MTEB#

CMTEB Evaluation Dataset#

Name	Hub Link	Description	Type	Category	Number of Test Samples
T2Retrieval	C-MTEB/T2Retrieval	T2Ranking: A large-scale Chinese paragraph ranking benchmark	Retrieval	s2p	24,832
MMarcoRetrieval	C-MTEB/MMarcoRetrieval	mMARCO is the multilingual version of the MS MARCO paragraph ranking dataset	Retrieval	s2p	7,437
DuRetrieval	C-MTEB/DuRetrieval	A large-scale Chinese web search engine paragraph retrieval benchmark	Retrieval	s2p	4,000
CovidRetrieval	C-MTEB/CovidRetrieval	COVID-19 news articles	Retrieval	s2p	949
CmedqaRetrieval	C-MTEB/CmedqaRetrieval	Online medical consultation texts	Retrieval	s2p	3,999
EcomRetrieval	C-MTEB/EcomRetrieval	Paragraph retrieval dataset collected from Alibaba e-commerce search engine systems	Retrieval	s2p	1,000
MedicalRetrieval	C-MTEB/MedicalRetrieval	Paragraph retrieval dataset collected from Alibaba medical search engine systems	Retrieval	s2p	1,000
VideoRetrieval	C-MTEB/VideoRetrieval	Paragraph retrieval dataset collected from Alibaba video search engine systems	Retrieval	s2p	1,000
T2Reranking	C-MTEB/T2Reranking	T2Ranking: A large-scale Chinese paragraph ranking benchmark	Re-ranking	s2p	24,382
MMarcoReranking	C-MTEB/MMarco-reranking	mMARCO is the multilingual version of the MS MARCO paragraph ranking dataset	Re-ranking	s2p	7,437
CMedQAv1	C-MTEB/CMedQAv1-reranking	Chinese community medical Q&A	Re-ranking	s2p	2,000
CMedQAv2	C-MTEB/CMedQAv2-reranking	Chinese community medical Q&A	Re-ranking	s2p	4,000
Ocnli	C-MTEB/OCNLI	Original Chinese natural language inference dataset	Pair Classification	s2s	3,000
Cmnli	C-MTEB/CMNLI	Chinese multi-class natural language inference	Pair Classification	s2s	139,000
CLSClusteringS2S	C-MTEB/CLSClusteringS2S	Clustering titles from the CLS dataset.
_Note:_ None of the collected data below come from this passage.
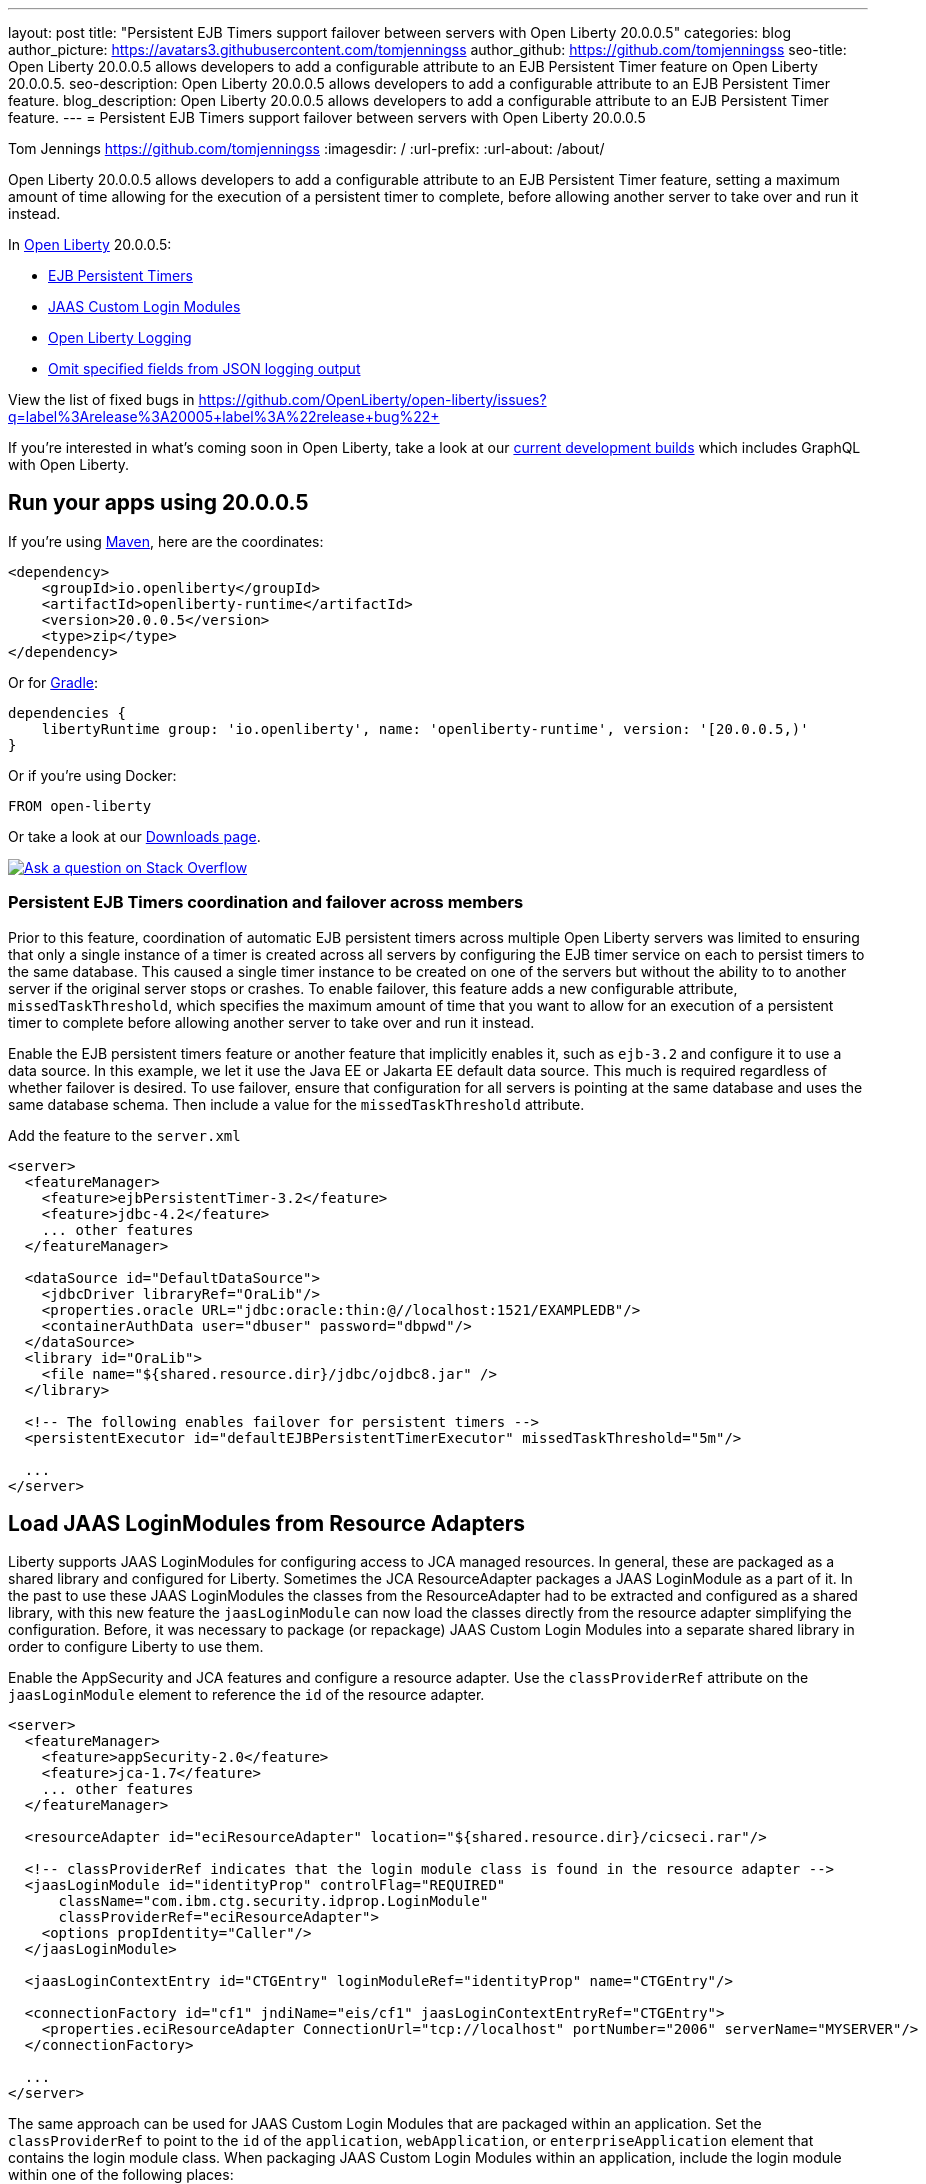 ---
layout: post
title: "Persistent EJB Timers support failover between servers with Open Liberty 20.0.0.5"
categories: blog
author_picture: https://avatars3.githubusercontent.com/tomjenningss
author_github: https://github.com/tomjenningss
seo-title: Open Liberty 20.0.0.5 allows developers to add a configurable attribute to an EJB Persistent Timer feature on Open Liberty 20.0.0.5.
seo-description: Open Liberty 20.0.0.5 allows developers to add a configurable attribute to an EJB Persistent Timer feature.
blog_description: Open Liberty 20.0.0.5 allows developers to add a configurable attribute to an EJB Persistent Timer feature.
---
= Persistent EJB Timers support failover between servers with Open Liberty 20.0.0.5

Tom Jennings <https://github.com/tomjenningss>
:imagesdir: /
:url-prefix:
:url-about: /about/

// tag::intro[]
Open Liberty 20.0.0.5 allows developers to add a configurable attribute to an EJB Persistent Timer feature, setting a maximum amount of time allowing for the execution of a persistent timer to complete, before allowing another server to take over and run it instead.

In link:{url-about}[Open Liberty] 20.0.0.5:

* <<EPT, EJB Persistent Timers>>
* <<CLM, JAAS Custom Login Modules>>
* <<OLL, Open Liberty Logging>>
* <<JLO, Omit specified fields from JSON logging output>>

View the list of fixed bugs in https://github.com/OpenLiberty/open-liberty/issues?q=label%3Arelease%3A20005+label%3A%22release+bug%22+
// end::intro[]

If you're interested in what's coming soon in Open Liberty, take a look at our <<previews,current development builds>> which includes GraphQL with Open Liberty.

// tag::run[]
[#run]

== Run your apps using 20.0.0.5

If you're using link:{url-prefix}/guides/maven-intro.html[Maven], here are the coordinates:

[source,xml]
----
<dependency>
    <groupId>io.openliberty</groupId>
    <artifactId>openliberty-runtime</artifactId>
    <version>20.0.0.5</version>
    <type>zip</type>
</dependency>
----

Or for link:{url-prefix}/guides/gradle-intro.html[Gradle]:

[source,gradle]
----
dependencies {
    libertyRuntime group: 'io.openliberty', name: 'openliberty-runtime', version: '[20.0.0.5,)'
}
----

Or if you're using Docker:

[source]
----
FROM open-liberty
----
//end::run[]

Or take a look at our link:{url-prefix}/downloads/[Downloads page].

[link=https://stackoverflow.com/tags/open-liberty]
image::img/blog/blog_btn_stack.svg[Ask a question on Stack Overflow, align="center"]

//tag::features[]

[#EPT]
=== Persistent EJB Timers coordination and failover across members

Prior to this feature, coordination of automatic EJB persistent timers across multiple Open Liberty servers was limited to ensuring that only a single instance of a timer is created across all servers by configuring the EJB timer service on each to persist timers to the same database. This caused a single timer instance to be created on one of the servers but without the ability to to another server if the original server stops or crashes. To enable failover, this feature adds a new configurable attribute, `missedTaskThreshold`, which specifies the maximum amount of time that you want to allow for an execution of a persistent timer to complete before allowing another server to take over and run it instead.

Enable the EJB persistent timers feature or another feature that implicitly enables it, such as `ejb-3.2` and configure it to use a data source. In this example, we let it use the Java EE or Jakarta EE default data source. This much is required regardless of whether failover is desired. To use failover, ensure that configuration for all servers is pointing at the same database and uses the same database schema. Then include a value for the `missedTaskThreshold` attribute.

Add the feature to the `server.xml`

[source, xml]
----
<server>
  <featureManager>
    <feature>ejbPersistentTimer-3.2</feature>
    <feature>jdbc-4.2</feature>
    ... other features
  </featureManager>

  <dataSource id="DefaultDataSource">
    <jdbcDriver libraryRef="OraLib"/>
    <properties.oracle URL="jdbc:oracle:thin:@//localhost:1521/EXAMPLEDB"/>
    <containerAuthData user="dbuser" password="dbpwd"/>
  </dataSource>
  <library id="OraLib">
    <file name="${shared.resource.dir}/jdbc/ojdbc8.jar" />
  </library>

  <!-- The following enables failover for persistent timers -->
  <persistentExecutor id="defaultEJBPersistentTimerExecutor" missedTaskThreshold="5m"/>

  ...
</server>
----

[#CLM]
== Load JAAS LoginModules from Resource Adapters

Liberty supports JAAS LoginModules for configuring access to JCA managed resources. In general, these are packaged as a shared library and configured for Liberty. Sometimes the JCA ResourceAdapter packages a JAAS LoginModule as a part of it. In the past to use these JAAS LoginModules the classes from the ResourceAdapter had to be extracted and configured as a shared library, with this new feature the `jaasLoginModule` can now load the classes directly from the resource adapter simplifying the configuration. Before, it was necessary to package (or repackage) JAAS Custom Login Modules into a separate shared library in order to configure Liberty to use them. 

Enable the AppSecurity and JCA features and configure a resource adapter. Use the `classProviderRef` attribute on the `jaasLoginModule` element to reference the `id` of the resource adapter.


[source, xml]
----
<server>
  <featureManager>
    <feature>appSecurity-2.0</feature>
    <feature>jca-1.7</feature>
    ... other features
  </featureManager>

  <resourceAdapter id="eciResourceAdapter" location="${shared.resource.dir}/cicseci.rar"/>

  <!-- classProviderRef indicates that the login module class is found in the resource adapter -->
  <jaasLoginModule id="identityProp" controlFlag="REQUIRED"
      className="com.ibm.ctg.security.idprop.LoginModule"
      classProviderRef="eciResourceAdapter">
    <options propIdentity="Caller"/>
  </jaasLoginModule>

  <jaasLoginContextEntry id="CTGEntry" loginModuleRef="identityProp" name="CTGEntry"/>

  <connectionFactory id="cf1" jndiName="eis/cf1" jaasLoginContextEntryRef="CTGEntry">
    <properties.eciResourceAdapter ConnectionUrl="tcp://localhost" portNumber="2006" serverName="MYSERVER"/>
  </connectionFactory>

  ...
</server>
----

The same approach can be used for JAAS Custom Login Modules that are packaged within an application. Set the `classProviderRef` to point to the `id` of the `application`, `webApplication`, or `enterpriseApplication` element that contains the login module class. When packaging JAAS Custom Login Modules within an application, include the login module within one of the following places:

** Within a top level JAR of the enterprise application.
** Within a resource adapter module of the enterprise application.
** Within the web module of the enterprise application.
** Within an EJB module of the enterprise application.
** Within a web application.

It should be noted that JAAS Custom Login Modules require the use of a resource reference with container managed authentication.

You can find out more about link:https://www.ibm.com/support/knowledgecenter/SSEQTP_liberty/com.ibm.websphere.wlp.doc/ae/twlp_sec_jaas.html[Configuring a JAAS custom login module for Liberty].

[#OLL]
=== Open Liberty console logging now has the ability to format logs with date and time stamps and other relevant information

In Liberty, users have the option to format their server logs that appear in the console.log file in different formats, such as JSON and dev (default) formats, in their server logging configuration, using the consoleFormat logging attribute. The dev format will show messages in a basic format, where there are no timestamp or any other relevant information. It will only show the message with its log level and the message itself.

For example:
[source, xml]
----
consoleFormat=dev (default)
[AUDIT ] CWWKE0001I: The server server1 has been launched.
----

This feature introduces a new option called `simple` for the consoleFormat logging server configuration attribute. This new option will configure Liberty to output logs in the same simple (default) format as the message.log file, with date/time stamps and other relevant information, to the `console.log` file or to the console (Standard-out).

For example:

[source, xml]
----
consoleFormat=simple
[25/11/19 10:02:30:080 EST] 00000001 com.ibm.ws.kernel.launch.internal.FrameworkManager A CWWKE0001I: The server server1 has been launched.
----

To configure the Liberty logs to output logs in the new simple console format, you just have to set the following logging server configuration, in the bootstrap.properties, server.xml, or in the server.env (environment variables).

==== server.env
`WLP_LOGGING_CONSOLE_FORMAT=simple`

==== bootstrap.properties
`com.ibm.ws.logging.console.format=simple`

==== server.xml
`<logging consoleFormat="simple"/>`



[#JLO]
=== Omit specified fields from JSON logging output

In Liberty, users have the option to format their server logs in a json format. When logs are in JSON format, users have to specify the sources (message, trace, accessLog, ffdc, audit) they want to send to messages.log or console.log/standard-out.

Users can now specify the JSON fields they want to omit. This feature adds an option for users to omit JSON fields in the JSON logging process. The option to omit JSON field names in Liberty is extremely useful, as users may not want certain default fields provided by Liberty in their JSON output. Undesired fields add to the size of the records which wastes network I/O during record transmissions and waste space in downstream log aggregation tools. Now users have the option to only emit the fields they need so they can send to downstream log aggregation tools without using more space and I/O than necessary.
For someone running liberty in docker containers, with a single server in each container, they may not want to include the JSON fields that represent the server name and user directory, for example.

When logs are in JSON format, you can use the existing `jsonFieldMappings` attribute to omit fields. The attribute initially was only used for renaming field names. For renaming JSON field name, the format is specified as `source:defaultFieldName:newFieldName` or `defaultFieldName:newFieldName`. To omit `defaultFieldName`, leave `newFieldName` empty. For example, to omit a field for all sources, use the following format: `defaultFieldName:` . To omit a field for a specific source, use the following format: `source:defaultFieldName:` where source is the source you want to specify (such as message, trace, accessLog, ffdc, audit).

An example of omitting JSON fields by adding the following to bootstrap.properties:
`com.ibm.ws.logging.json.field.mappings=trace:ibm_userDir: ,ibm_datetime:`.

You can find more information by viewing link:https://www.ibm.com/support/knowledgecenter/en/SSEQTP_liberty/com.ibm.websphere.wlp.doc/ae/rwlp_logging.html[Logging and Trace] on IBM Knowledge Center or on link:https://openliberty.io/docs/ref/config/#logging.html[Open Liberty Logging documentation]


[#previews]
== Previews of early implementations available in development builds

You can now also try out early implementations of some new capabilities in the link:{url-prefix}/downloads/#development_builds[latest Open Liberty development builds]:

* <<GraphQL, GraphQL with Open Liberty >>

These early implementations are not available in 20.0.0.5 but you can try them out in our daily Docker image by running `docker pull openliberty/daily`. Let us know what you think!

[#GraphQL]
=== You are now free to use GraphQL with Open Liberty!
In our latest OpenLiberty development builds, users can now develop and deploy GraphQL applications.  GraphQL is a complement/alternative to REST that allows clients to fetch or modify remote data, but with fewer round-trips.  Liberty now supports the (still under development) MicroProfile GraphQL APIs (link:https://github.com/eclipse/microprofile-graphql[learn more]) that allow developers to create GraphQL apps using simple annotations - similar to how JAX-RS uses annotations to create a RESTful app.

Developing and deploying a GraphQL app is cinch - take a look at this link:https://github.com/OpenLiberty/sample-mp-graphql[sample] to get started with these powerful APIs!


== Get Liberty 20.0.0.5 now

Available through <<run,Maven, Gradle, Docker, and as a downloadable archive>>.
Clustering based on 13 sets of main categories.	Clustering	s2s	10,000
CLSClusteringP2P	C-MTEB/CLSClusteringP2P	Clustering titles + abstracts from the CLS dataset. Clustering based on 13 sets of main categories.	Clustering	p2p	10,000
ThuNewsClusteringS2S	C-MTEB/ThuNewsClusteringS2S	Clustering titles from the THUCNews dataset	Clustering	s2s	10,000
ThuNewsClusteringP2P	C-MTEB/ThuNewsClusteringP2P	Clustering titles + abstracts from the THUCNews dataset	Clustering	p2p	10,000
ATEC	C-MTEB/ATEC	ATEC NLP Sentence Pair Similarity Competition	STS	s2s	20,000
BQ	C-MTEB/BQ	Banking Question Semantic Similarity	STS	s2s	10,000
LCQMC	C-MTEB/LCQMC	Large-scale Chinese Question Matching Corpus	STS	s2s	12,500
PAWSX	C-MTEB/PAWSX	Translated PAWS evaluation pairs	STS	s2s	2,000
STSB	C-MTEB/STSB	Translated STS-B into Chinese	STS	s2s	1,360
AFQMC	C-MTEB/AFQMC	Ant Financial Question Matching Corpus	STS	s2s	3,861
QBQTC	C-MTEB/QBQTC	QQ Browser Query Title Corpus	STS	s2s	5,000
TNews	C-MTEB/TNews-classification	News Short Text Classification	Classification	s2s	10,000
IFlyTek	C-MTEB/IFlyTek-classification	Long Text Classification of Application Descriptions	Classification	s2s	2,600
Waimai	C-MTEB/waimai-classification	Sentiment Analysis of User Reviews on Food Delivery Platforms	Classification	s2s	1,000
OnlineShopping	C-MTEB/OnlineShopping-classification	Sentiment Analysis of User Reviews on Online Shopping Websites	Classification	s2s	1,000
MultilingualSentiment	C-MTEB/MultilingualSentiment-classification	A set of multilingual sentiment datasets grouped into three categories: positive, neutral, negative	Classification	s2s	3,000
JDReview	C-MTEB/JDReview-classification	Reviews of iPhone	Classification	s2s	533

For retrieval tasks, a sample of 100,000 candidates (including the ground truth) is drawn from the entire corpus to reduce inference costs.